ACTIVITY = Count the lines in the items below that contain the word "University", matching case, and give only the number.

INFORMATION GIVEN =
○ ○ ○
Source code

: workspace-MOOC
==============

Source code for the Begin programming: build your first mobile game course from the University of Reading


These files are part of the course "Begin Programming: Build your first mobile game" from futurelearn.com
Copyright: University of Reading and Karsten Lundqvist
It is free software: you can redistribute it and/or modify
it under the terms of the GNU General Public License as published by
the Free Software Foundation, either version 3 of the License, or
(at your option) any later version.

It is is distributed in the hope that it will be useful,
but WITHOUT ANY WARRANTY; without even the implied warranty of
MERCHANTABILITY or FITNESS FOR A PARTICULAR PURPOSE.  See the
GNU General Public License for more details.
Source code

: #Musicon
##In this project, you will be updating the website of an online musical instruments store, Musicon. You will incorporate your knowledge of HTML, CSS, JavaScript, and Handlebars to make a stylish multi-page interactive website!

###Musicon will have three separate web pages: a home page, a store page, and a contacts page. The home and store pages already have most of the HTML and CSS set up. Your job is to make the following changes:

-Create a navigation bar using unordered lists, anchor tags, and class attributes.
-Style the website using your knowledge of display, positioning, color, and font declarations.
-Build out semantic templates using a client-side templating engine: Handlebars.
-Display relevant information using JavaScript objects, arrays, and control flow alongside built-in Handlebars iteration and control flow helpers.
○ ○ ○
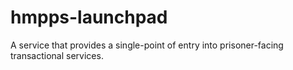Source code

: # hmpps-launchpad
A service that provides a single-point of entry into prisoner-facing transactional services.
○ ○ ○
WRITTEN SOLUTION = 2